PRE-T CELL RECEPTOR AS A THERAPEUTIC TARGET IN T-CELL ACUTE LYMPHOBLASTIC
LEUKEMIA
Maria L Toribio
Centro de Biologia Molecular Severo Ochoa. CSIC-UAM. Autonomous University of Madrid, Madrid, Spain
T-cell acute lymphoblastic leukemia (T-ALL) is an aggressive hematological malignancy originated by
dysregulation of signaling pathways controlling intrathymic T-cell development. T-ALL accounts for 10–
15% of pediatric and 25% of adult ALL cases. Although aggressive chemotherapeutic protocols have
greatly improved T-ALL prognosis in last years, disease relapse is still a major problem and the main
cause of decease. Therefore, searching for more effective therapies targeting leukemia stem cells
(LSCs), the ultimate responsible of disease relapse, is a critical challenge that demands a better
understanding of molecular pathways involved in LSC function. We recently developed a novel model
of de novo generation of human T-ALL in immunodeficient mice transplanted with cord blood
haematopoietic progenitors expressing oncogenic NOTCH1. The model allowed tracing human LSC
appearance and T-ALL progression in vivo, revealing that preTCR, a molecular complex essential for T-cell
development, is expressed in emerging LSC and T-ALL cells. As >65% of human T-ALL cases express
pre-TCR, we assessed the role of pre-TCR in T-ALL pathogenesis and progression.

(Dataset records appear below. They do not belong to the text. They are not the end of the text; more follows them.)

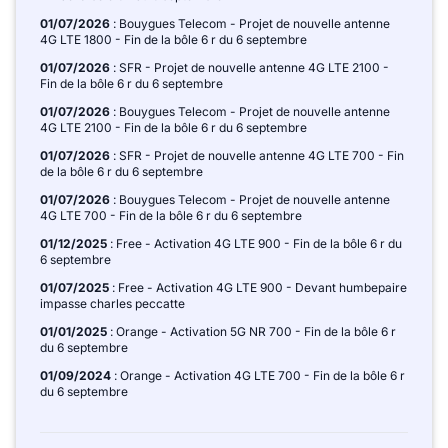
01/07/2026
: Bouygues Telecom - Projet de nouvelle antenne
4G LTE 1800 - Fin de la bôle 6 r du 6 septembre
01/07/2026
: SFR - Projet de nouvelle antenne 4G LTE 2100 -
Fin de la bôle 6 r du 6 septembre
01/07/2026
: Bouygues Telecom - Projet de nouvelle antenne
4G LTE 2100 - Fin de la bôle 6 r du 6 septembre
01/07/2026
: SFR - Projet de nouvelle antenne 4G LTE 700 - Fin
de la bôle 6 r du 6 septembre
01/07/2026
: Bouygues Telecom - Projet de nouvelle antenne
4G LTE 700 - Fin de la bôle 6 r du 6 septembre
01/12/2025
: Free - Activation 4G LTE 900 - Fin de la bôle 6 r du
6 septembre
01/07/2025
: Free - Activation 4G LTE 900 - Devant humbepaire
impasse charles peccatte
01/01/2025
: Orange - Activation 5G NR 700 - Fin de la bôle 6 r
du 6 septembre
01/09/2024
: Orange - Activation 4G LTE 700 - Fin de la bôle 6 r
du 6 septembre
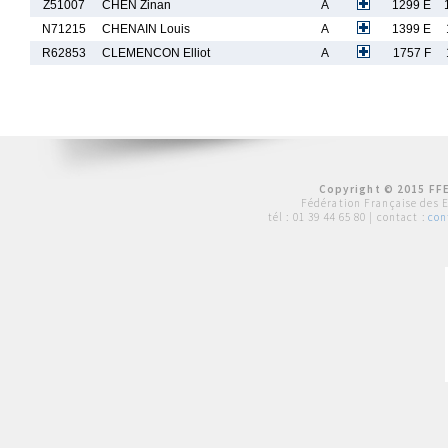
Z51007
CHEN Zinan
A
1299 E
N71215
CHENAIN Louis
A
1399 E
R62853
CLEMENCON Elliot
A
1757 F
Copyright © 2015 FFE
Fédération Française des 
tél :
01 39 44 65 80
| contact :
con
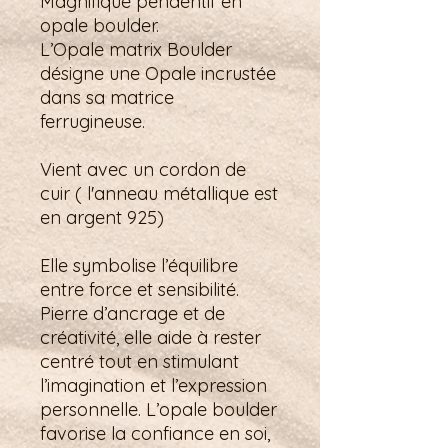
Magnifique pendentif en
opale boulder.
L’Opale matrix Boulder
désigne une Opale incrustée
dans sa matrice
ferrugineuse.
Vient avec un cordon de
cuir ( l'anneau métallique est
en argent 925)
Elle symbolise l’équilibre
entre force et sensibilité.
Pierre d’ancrage et de
créativité, elle aide à rester
centré tout en stimulant
l’imagination et l’expression
personnelle. L’opale boulder
favorise la confiance en soi,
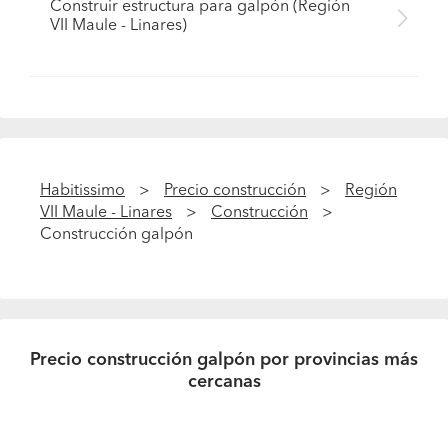
Construir estructura para galpón (Región
VII Maule - Linares)
Habitissimo
Precio construcción
Región
VII Maule - Linares
Construcción
Construcción galpón
Precio construcción galpón por provincias más
cercanas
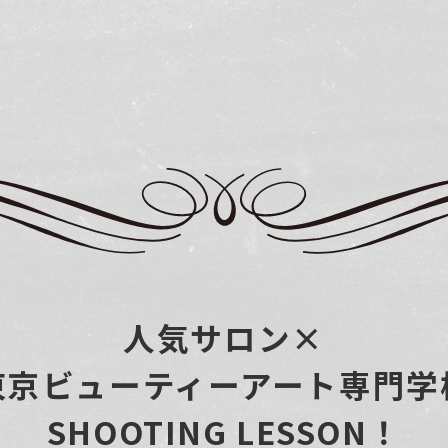
人気サロン×
東京ビューティーアート専門学
SHOOTING LESSON！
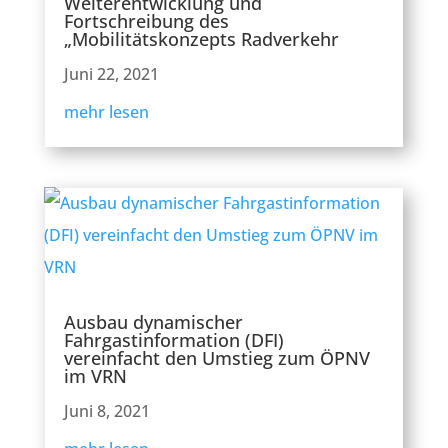
Weiterentwicklung und
Fortschreibung des
„Mobilitätskonzepts Radverkehr
Juni 22, 2021
mehr lesen
Ausbau dynamischer
Fahrgastinformation (DFI)
vereinfacht den Umstieg zum ÖPNV
im VRN
Juni 8, 2021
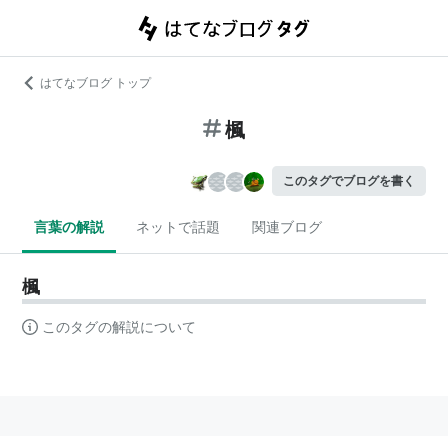
はてなブログ トップ
楓
このタグでブログを書く
言葉の解説
ネットで話題
関連ブログ
楓
このタグの解説について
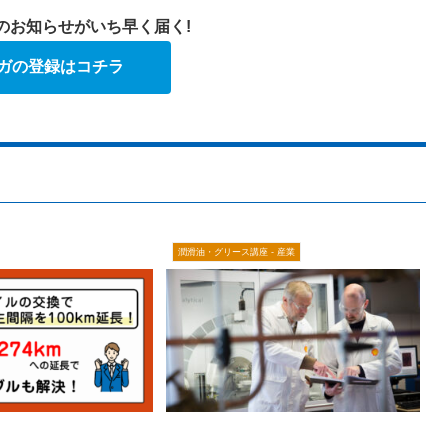
のお知らせがいち早く届く!
ガの登録はコチラ
潤滑油・グリース講座 - 産業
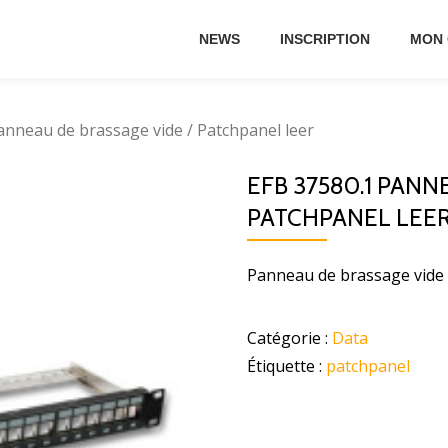
NEWS
INSCRIPTION
MON
anneau de brassage vide / Patchpanel leer
EFB 37580.1 PANN
PATCHPANEL LEE
Panneau de brassage vide
Catégorie :
Data
Étiquette :
patchpanel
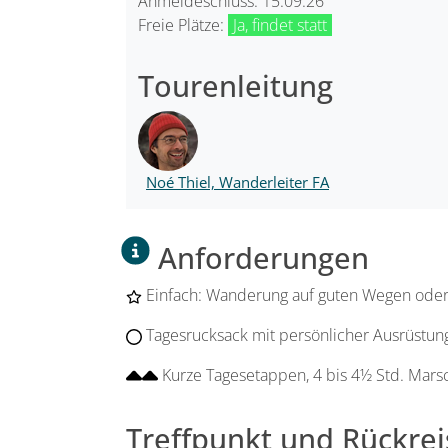
Anmeldeschluss: 15.09.26
Freie Plätze:
Ja, findet statt
Tourenleitung
Noé Thiel, Wanderleiter FA
Anforderungen
Einfach: Wanderung auf guten Wegen oder 
Tagesrucksack mit persönlicher Ausrüstun
Kurze Tagesetappen, 4 bis 4½ Std. Mars
Treffpunkt und Rückrei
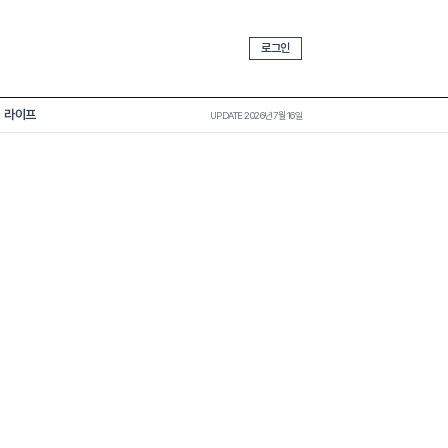
로그인
라이프
UPDATE 2026년 7월 16일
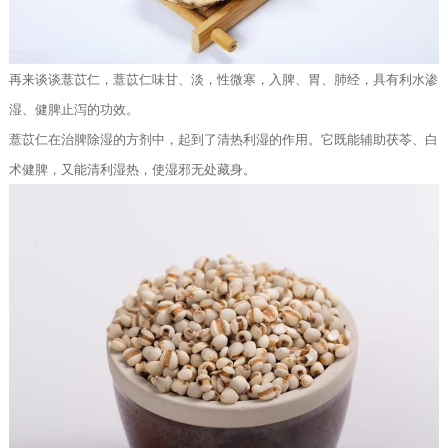
再来谈谈薏苡仁，薏苡仁味甘、淡，性微寒，入脾、胃、肺经，具有利水渗
湿、健脾止泻的功效。
薏苡仁在治脾除湿的方剂中，起到了清热利湿的作用。它既能辅助茯苓、白
术健脾，又能清利湿热，使湿邪无处藏身。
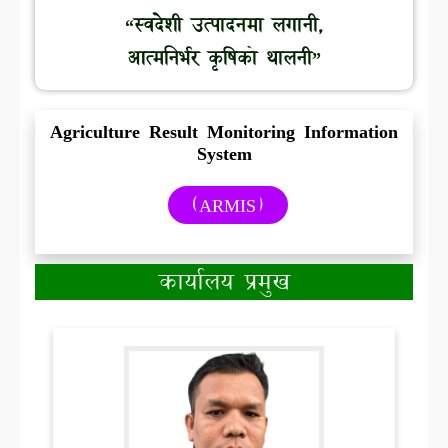
“स्वदेशी उत्पादनमा लगानी,
आत्मनिर्भर कृषिको थालनी”
Agriculture Result Monitoring Information
System
(ARMIS)
कार्यालय प्रमुख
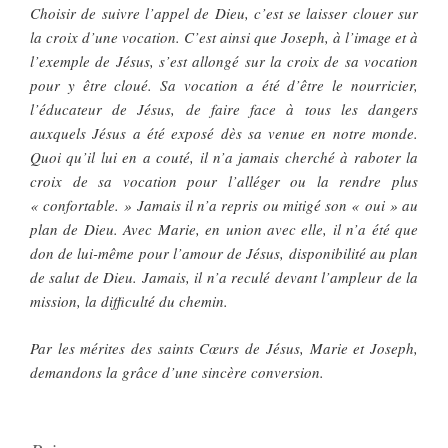
Choisir de suivre l’appel de Dieu, c’est se laisser clouer sur
la croix d’une vocation. C’est ainsi que Joseph, à l’image et à
l’exemple de Jésus, s’est allongé sur la croix de sa vocation
pour y être cloué. Sa vocation a été d’être le nourricier,
l’éducateur de Jésus, de faire face à tous les dangers
auxquels Jésus a été exposé dès sa venue en notre monde.
Quoi qu’il lui en a couté, il n’a jamais cherché à raboter la
croix de sa vocation pour l’alléger ou la rendre plus
« confortable. » Jamais il n’a repris ou mitigé son « oui » au
plan de Dieu. Avec Marie, en union avec elle, il n’a été que
don de lui-même pour l’amour de Jésus, disponibilité au plan
de salut de Dieu. Jamais, il n’a reculé devant l’ampleur de la
mission, la difficulté du chemin.
Par les mérites des saints Cœurs de Jésus, Marie et Joseph,
demandons la grâce d’une sincère conversion.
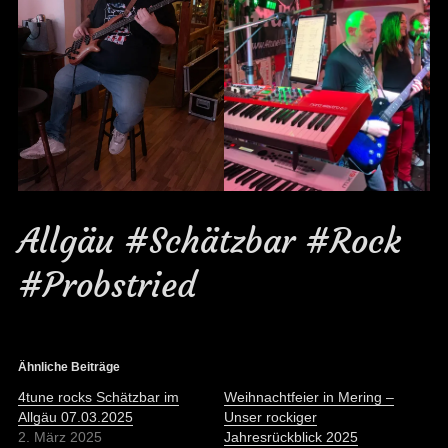
Allgäu #Schätzbar #Rock
#Probstried
Ähnliche Beiträge
4tune rocks Schätzbar im
Weihnachtfeier in Mering –
Allgäu 07.03.2025
Unser rockiger
2. März 2025
Jahresrückblick 2025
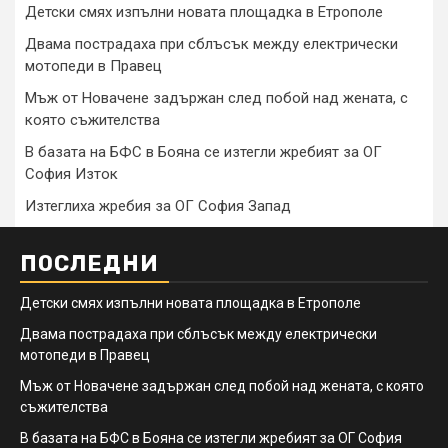
Детски смях изпълни новата площадка в Етрополе
Двама пострадаха при сблъсък между електрически
мотопеди в Правец
Мъж от Новачене задържан след побой над жената, с
която съжителства
В базата на БФС в Бояна се изтегли жребият за ОГ
София Изток
Изтеглиха жребия за ОГ София Запад
ПОСЛЕДНИ
Детски смях изпълни новата площадка в Етрополе
Двама пострадаха при сблъсък между електрически
мотопеди в Правец
Мъж от Новачене задържан след побой над жената, с която
съжителства
В базата на БФС в Бояна се изтегли жребият за ОГ София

Functional in vivo
assays showed that pre-TCR is a biomarker of LSC y in pre-TCR+ human T-ALL, demonstrating that
leukemia-initiating activity and in vivo progression of patient-derived xenografts (PDX) are dependent
on pre-TCR signaling. Accordingly, Notch1-dependent leukemogenesis in mice is shown dependent on
a functional pre-TCR. Moreover, evidence is provided that PDX treatment with a specific anti-pre-TCR
(anti-pTα) mAb resulted in a marked decrease of leukemia burden and a significant increase of overall
survival. These results have important therapeutic implications, pointing to pre-TCR targeted
immunotherapy as a promising strategy against T-ALL relapse.